First-year coaches in the ACC

The ACC has three new coaches this year: Boston College coach Steve Addazio, Syracuse coach Scott Shafer, and NC State coach Dave Doeren. Each of them faces different challenges at their respective schools, but they also have common obstacles to overcome. Here’s a look at what challenges they have inherited:


Biggest challenge in 2013: Depth. This seems to be a constant problem in recent years at Boston College, and it has hit the running back and wide receiver positions particularly hard in Addazio’s first season. He has spoken about the difficulties the team had this past spring trying to become a tough, physical team while at the same time trying to keep players healthy. He also called the depth at running back “alarming,” as there is no proven back behind Andre Williams. Alex Amidon is a dependable receiver, but the group behind him is thin. There is talent returning on this roster, but it has to stay healthy in order to show improvement in the win column.
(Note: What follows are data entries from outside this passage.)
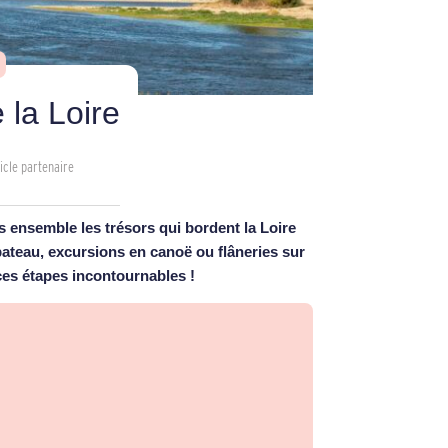
 la Loire
icle partenaire
ons ensemble les trésors qui bordent la Loire
 bateau, excursions en canoë ou flâneries sur
 ces étapes incontournables !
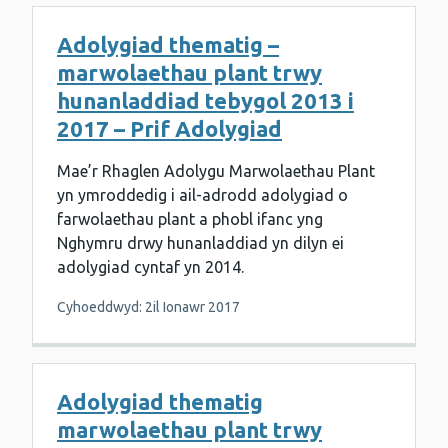
Adolygiad thematig –
marwolaethau plant trwy
hunanladdiad tebygol 2013 i
2017 – Prif Adolygiad
Mae’r Rhaglen Adolygu Marwolaethau Plant
yn ymroddedig i ail-adrodd adolygiad o
farwolaethau plant a phobl ifanc yng
Nghymru drwy hunanladdiad yn dilyn ei
adolygiad cyntaf yn 2014.
Cyhoeddwyd: 2il Ionawr 2017
Adolygiad thematig
marwolaethau plant trwy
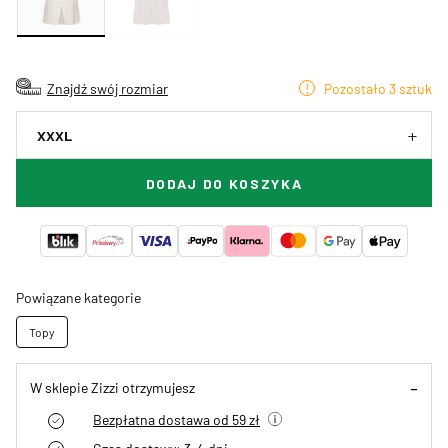
Znajdź swój rozmiar
Pozostało 3 sztuk
XXXL
DODAJ DO KOSZYKA
Powiązane kategorie
Topy
W sklepie Zizzi otrzymujesz
Bezpłatna dostawa od 59 zł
Biggest overall challenge: Recruiting. It was a problem under Jeff Jagodzinski. It was average at best under Frank Spaziani. And now Addazio is tasked with replenishing the roster of a program that has won six games in the past two seasons combined. BC also faces the unique challenge of recruiting in a pro sports town to a program that is arguably overshadowed by its own hockey team. The good news is that Addazio’s plan seems to be working, as BC’s current recruiting class was recently ranked at No. 24 by ESPN RecruitingNation. The staff has recruited well in the Mid-Atlantic region, but they’ve got to keep it up.
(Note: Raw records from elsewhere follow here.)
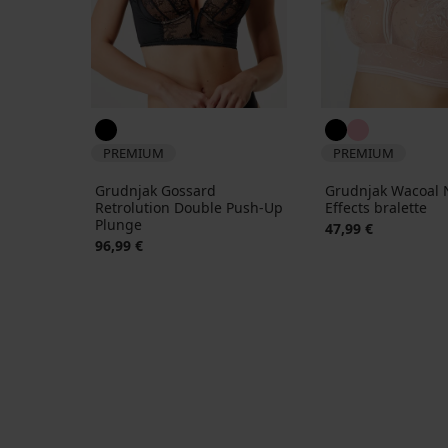
PREMIUM
PREMIUM
Grudnjak Wacoal 
Grudnjak Gossard
Effects bralette
Retrolution Double Push-Up
Plunge
47,99 €
96,99 €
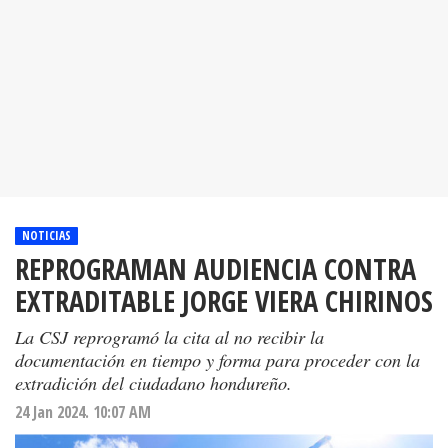
NOTICIAS
REPROGRAMAN AUDIENCIA CONTRA
EXTRADITABLE JORGE VIERA CHIRINOS
La CSJ reprogramó la cita al no recibir la
documentación en tiempo y forma para proceder con la
extradición del ciudadano hondureño.
24 Jan 2024. 10:07 AM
Biggest challenge in 2013: Finding a quarterback. NC State fans had gotten comfortable in recent years with former quarterbacks Russell Wilson and Mike Glennon, so it’s the first time in a long time that the position is the biggest question mark on the team. Pete Thomas took the majority of the reps this spring with the first team, and Manny Stocker was right behind him, but Brandon Mitchell, a transfer from Arkansas, can play immediately. He will definitely make the competition even more interesting this summer.

Biggest overall challenge: Larry Fedora. That might be a slight exaggeration, but the truth is that NC State and UNC arm wrestle every year for state supremacy and the top in-state recruits. Right now, Fedora is obviously a step ahead on the recruiting trail because he has been on the job a year longer. The loss to UNC certainly didn’t help former NC State coach Tom O’Brien, who was fired at season’s end. NC State athletic director Debbie Yow has high expectations for Doeren and his program, and being runner up to North Carolina isn’t one of them.
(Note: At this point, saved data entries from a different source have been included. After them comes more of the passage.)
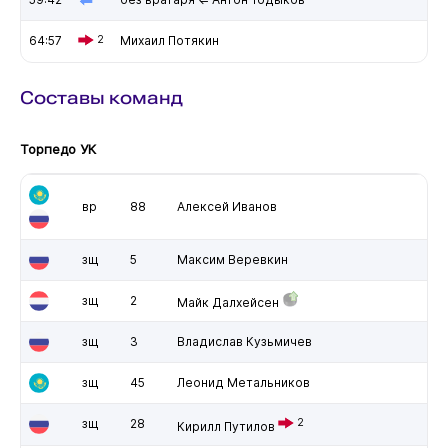
64:57
2
Михаил Потякин
Составы команд
Торпедо УК
вр
88
Алексей Иванов
зщ
5
Максим Веревкин
зщ
2
Майк Далхейсен
зщ
3
Владислав Кузьмичев
зщ
45
Леонид Метальников
зщ
28
2
Кирилл Путилов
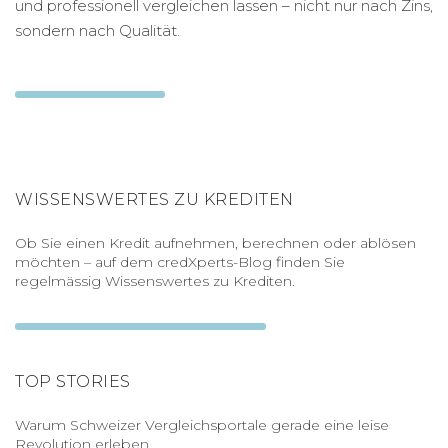
und professionell vergleichen lassen – nicht nur nach Zins,
sondern nach Qualität.
WISSENSWERTES ZU KREDITEN
Ob Sie einen Kredit aufnehmen, berechnen oder ablösen
möchten – auf dem credXperts-Blog finden Sie
regelmässig Wissenswertes zu Krediten.
TOP STORIES
Warum Schweizer Vergleichsportale gerade eine leise
Revolution erleben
Biggest challenge in 2013: Replacing big names. Syracuse lost its record-setting quarterback from 2012, its leading tackler, its two leading receivers, and its head coach. The Orange must find a way to replace former quarterback Ryan Nassib, leading receiver Alec Lemon, and former safety Shamarko Thomas, who was the top overall defender on the team. Shafer is taking over for former coach Doug Marrone, but the good news is that Shafer spent the past four seasons as Syracuse’s defensive coordinator, so it made for a smooth transition and he hired a staff that was very familiar with each other. This team, which is also entering its first season in the ACC, will be searching for a new identity and new stars in 2013.

Biggest overall challenge: Staying relevant in the ACC. Syracuse officially joins the ACC on July 1, and if the Orange are going to be a factor in the Atlantic Division, they’re going to have to recruit on par with Florida State and Clemson. Every other team in the division faces this challenge, but as new members, Syracuse has more to prove. The Orange finished last in the Big East standings every year since 2005, with 2010 and 2012 being the lone exceptions. Syracuse is definitely in much better shape than it was in 2005, and appears to be headed in the right direction -- the program has gone to a bowl game in two of the past three seasons and won a share of the Big East title last fall -- but the bar has been raised in the ACC. If Cuse couldn’t win consistently in the Big East, how is the program going to hang in the ACC, in the same division as national title hopefuls FSU and Clemson, and eventually Louisville?